When it came time to negotiate the price of the Terrain, Hadley says he was prepared.
"I already had looked up the dealer invoice price on Edmunds.com and knew there was a really small window of about $1,400 or $1,500 for negotiating the Terrain's price," he says. "I also had looked up my trade-in's value on KBB.com and received an appraisal from CarMax, a used car dealership. My 2003 Mitsubishi Galant with 130,000 miles was appraised by CarMax for $2,000, which the dealership matched after looking at the Galant while we were negotiating the price on the Terrain."
"They took $800 off the sticker price on the model I wanted, which was the SLT2. When we took a closer look at the options the SLT2 had, like pin striping, wheel guards and door guards, I told them I didn't need or want any of that. So they gave it to me for free. It was about $1,000 total for the free options. So basically, I got $1,800 off the price of the vehicle."
"The dealership gave me $2,000 for my trade," Hadley says. "I wrote them a check for $8,000 for the down payment that I had been saving for a while, which totaled $10,000 as a down payment on the Terrain. It cost about $35,000 after negotiations, tax, title, fees and options."
"They let me drive it off the lot that day and I gave them my trade. The finance manager wasn't there that Saturday afternoon because of a family emergency. I came back Monday to finalize the paperwork and give them the Bank of America check. My car loan amount is about $25,000 at 3.6 percent over 72 months, making my monthly payments about $389."

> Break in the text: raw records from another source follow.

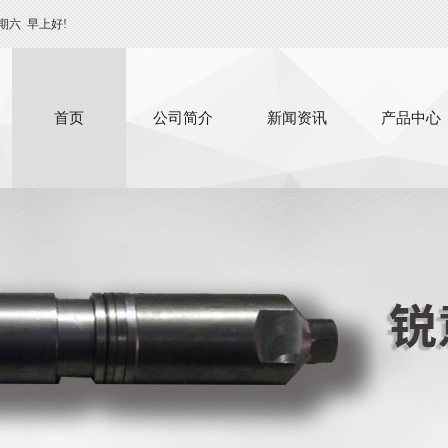
期六
早上好!
首页
公司简介
新闻资讯
产品中心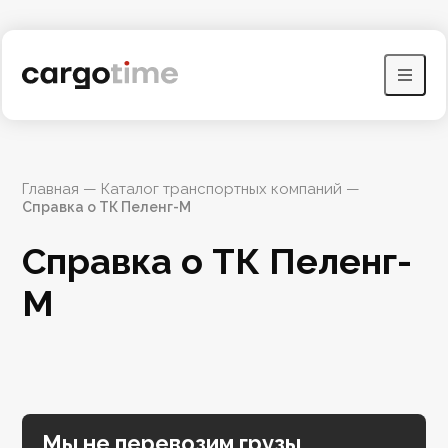
Главная
 — 
Каталог транспортных компаний
 — 
Справка о ТК Пеленг-М
Справка о ТК Пеленг-
М
Мы не перевозим грузы,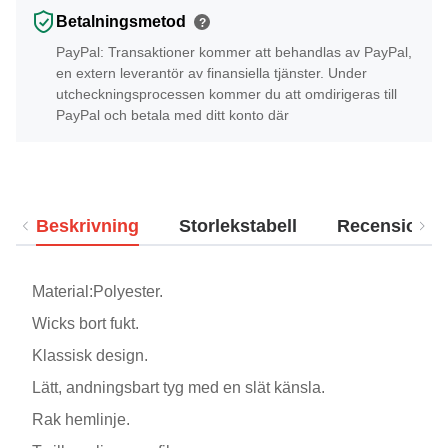
Betalningsmetod
?
PayPal: Transaktioner kommer att behandlas av PayPal,
en extern leverantör av finansiella tjänster. Under
utcheckningsprocessen kommer du att omdirigeras till
PayPal och betala med ditt konto där
Beskrivning
Storlekstabell
Recensioner
Material:Polyester.
Wicks bort fukt.
Klassisk design.
Lätt, andningsbart tyg med en slät känsla.
Rak hemlinje.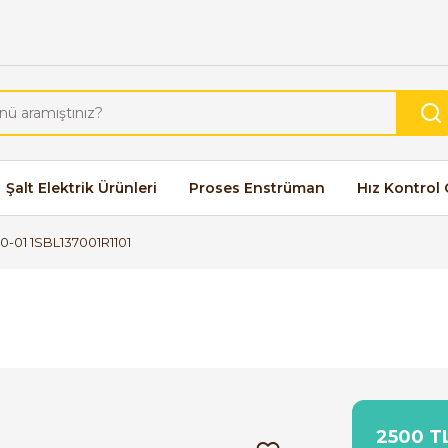
Şalt Elektrik Ürünleri
Proses Enstrüman
Hız Kontrol 
-01 1SBL137001R1101
2500 TL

Overall, Hadley says that even though he had a bad experience at the first dealership he visited, he's glad he went to another one and got the car and auto loan he wanted.
"I love the car," he says. "It has everything I wanted, including the engine, space, gadgets and fuel efficiency. It had everything on my check list. I didn't have to settle."
"The auto loan financing was easy because all my stuff is with Bank of America and I pay everything online. It's the second car I've financed through a bank, so I already had some experience with it."
"The worst part of my car buying experience was the salesman at Sheehan because I felt very turned off to the whole process at that point," Hadley explains. "The guy was a prick and wouldn't work with me."
"The best part of my experience was the service and courtesy extended to me at Sherwood. They respected my intentions and took the time to show me the cars and test-drive them, even though I told them I wasn't buying that day. The auto loan process through my bank was also very easy. It was one of the best car buying experiences ever."